Small wonder, then, if such a story has been rendered down to “retrograde fantasy” for children in the worlds of literature, learning, and lights-camera-action, to the point that many who inhabit such worlds have sincerely forgotten that Cinderella was ever anything else. Official and public arts and media are still not that glad to hear a genuinely authoritative female voice; particularly not from an under-privileged background. Such a voice is Cinderella’s, so the editors went to work on it early and thoroughly, and they are busy still today. The signs were all there in Charles Perrault’s work: Perrault passed over the more recent and realistic tales, and selected a supernatural story of a kind which his readers were probably already predisposed to regard as fairly pathetic; he then went on to render it actually pathetic by cutting-and-pasting a genteel fairy godmother over any lingering memory of actual wild enchantment, and pimped what was left with winsome stylings like pumpkin coaches and lizard footmen. We have lived with the results for three centuries, and respected interpreters of the fairy tale have solemnly claimed to find meaning in the “retrograde fantasy with the depth of a dressing-up box.” Perhaps they have. But “a traditional tale … well told”? For that, nowadays, we must dig a little deeper. If we do, we can unearth some dark, forgotten, and sometimes terrible treasures.
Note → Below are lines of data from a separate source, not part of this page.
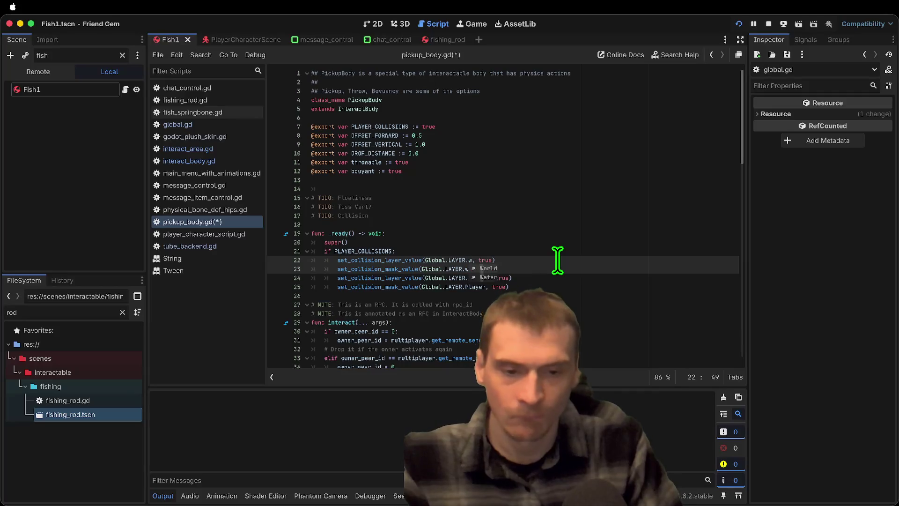
pyautogui.doubleClick(495, 260)
pyautogui.press('ctrl+z')
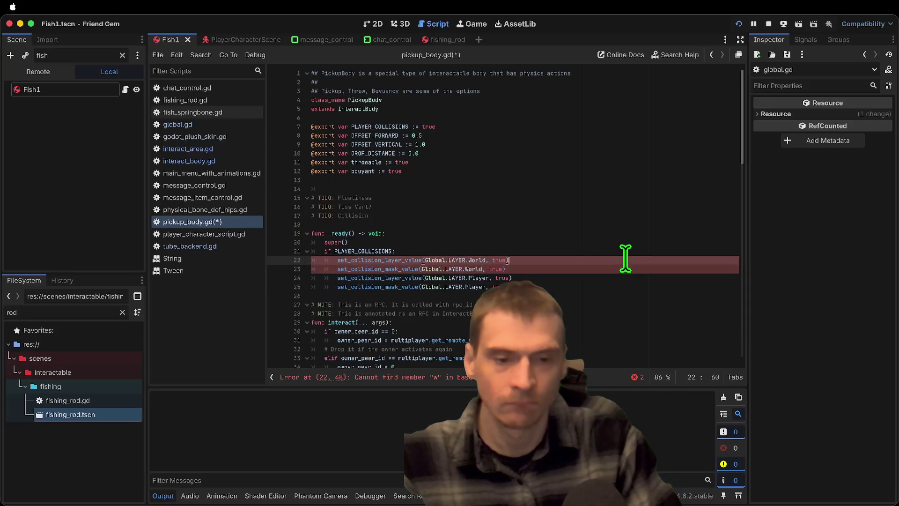
pyautogui.press('ctrl+shift+z')
pyautogui.click(517, 260)
pyautogui.doubleClick(497, 260)
pyautogui.write('fa')
pyautogui.press('super+b')
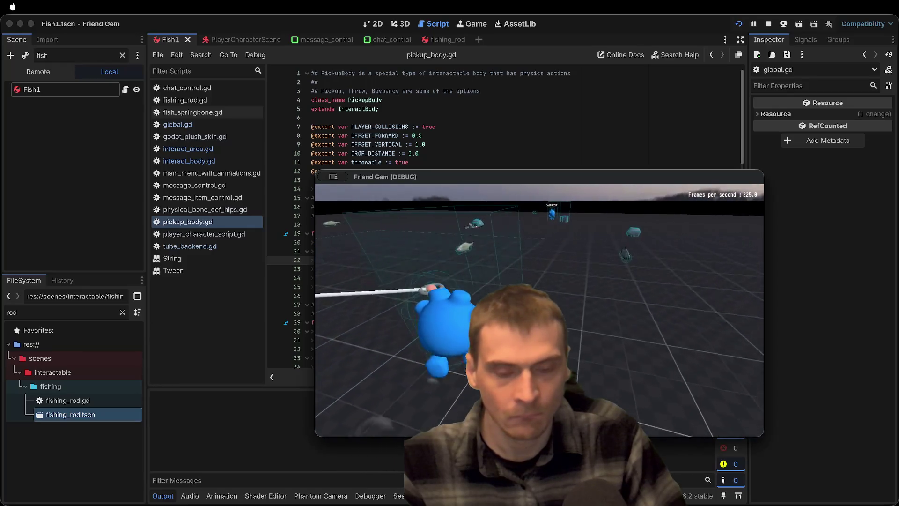
# Restart the game, pick up, drop and re-grab the fishing rod with E, then stop the run
pyautogui.press('super+b')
Postscript: The Glass Slipper
If you’ve read this far in the hope of finding out whether Cinderella’s glass slipper was really made of glass – apologies, and congratulations on your persistence. There is a popular theory that it was ermine; but in fact the answer is yes, it probably was glass after all. The ermine theory is grounded in the fact that “glass slipper” in Perrault’s French is pantoufle de verre, and verre sounds like vair (“ermine”), so possibly Perrault (or someone) misheard the word. This is quite a sensible suggestion really. After all, ermine really was used to make shoes. Glass slippers are rare in oral traditional versions of Cinderella. They occur in only six of Marian Roalfe Cox’s 345 versions. Some of these versions are not French, so the confusion could not have arisen independently in these stories, and we can be confident that the storyteller meant glass. But this may show the influence of Perrault’s version in which the mistake would already have been made. Also, fur slippers are obviously more practical than glass ones.
But in fact there is no actual evidence to support the view that Perrault mistook the word. French was his first language, after all. More to the point, marvellous glass objects – not only shoes but mountains, trees, towers and the like – are common enough in folktales to make it needless to explain away the glass slipper. Folktales aren’t sensible, and this sensible suggestion lacks purchase. Glass it is. Not very practical – but, then again, Perrault wasn’t planning on actually wearing the damn things himself … was he?